# 取り組む課題
以下のすべての項目の行を、空行を除いて番号付きリストに整えよ。画像は答えに含めないこと。

# 課題の項目
☆ ☆ ☆

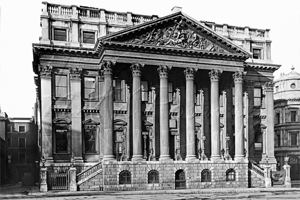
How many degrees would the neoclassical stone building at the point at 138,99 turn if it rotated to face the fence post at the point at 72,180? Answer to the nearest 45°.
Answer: approximately 45° to its right

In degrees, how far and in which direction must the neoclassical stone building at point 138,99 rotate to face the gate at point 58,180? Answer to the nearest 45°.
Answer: approximately 45° to its right

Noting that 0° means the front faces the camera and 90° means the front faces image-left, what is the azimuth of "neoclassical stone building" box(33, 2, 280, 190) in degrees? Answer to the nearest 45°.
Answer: approximately 0°

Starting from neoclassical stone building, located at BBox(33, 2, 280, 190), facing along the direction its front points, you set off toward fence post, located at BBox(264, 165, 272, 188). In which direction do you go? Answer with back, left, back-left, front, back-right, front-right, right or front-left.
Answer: left

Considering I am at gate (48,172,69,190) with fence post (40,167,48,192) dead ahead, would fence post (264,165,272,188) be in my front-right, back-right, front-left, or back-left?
back-left

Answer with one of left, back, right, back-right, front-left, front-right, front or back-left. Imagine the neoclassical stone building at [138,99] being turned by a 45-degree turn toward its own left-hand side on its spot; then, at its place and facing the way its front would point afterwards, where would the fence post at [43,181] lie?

☆ ☆ ☆

# 回答欄
1. How many degrees would the neoclassical stone building at the point at 138,99 turn if it rotated to face the fence post at the point at 72,180? Answer to the nearest 45°.
2. Answer: approximately 45° to its right
3. In degrees, how far and in which direction must the neoclassical stone building at point 138,99 rotate to face the gate at point 58,180? Answer to the nearest 45°.
4. Answer: approximately 45° to its right
5. Noting that 0° means the front faces the camera and 90° means the front faces image-left, what is the azimuth of "neoclassical stone building" box(33, 2, 280, 190) in degrees? Answer to the nearest 45°.
6. Answer: approximately 0°
7. Starting from neoclassical stone building, located at BBox(33, 2, 280, 190), facing along the direction its front points, you set off toward fence post, located at BBox(264, 165, 272, 188). In which direction do you go? Answer with back, left, back-left, front, back-right, front-right, right or front-left.
8. Answer: left
9. Considering I am at gate (48,172,69,190) with fence post (40,167,48,192) dead ahead, would fence post (264,165,272,188) be in my front-right, back-right, front-left, or back-left?
10. back-left
11. Answer with one of left, back, right, back-right, front-left, front-right, front or back-left. Imagine the neoclassical stone building at [138,99] being turned by a 45-degree turn toward its own left-hand side on its spot; then, at its place and facing the way its front would point afterwards, where would the fence post at [43,181] lie?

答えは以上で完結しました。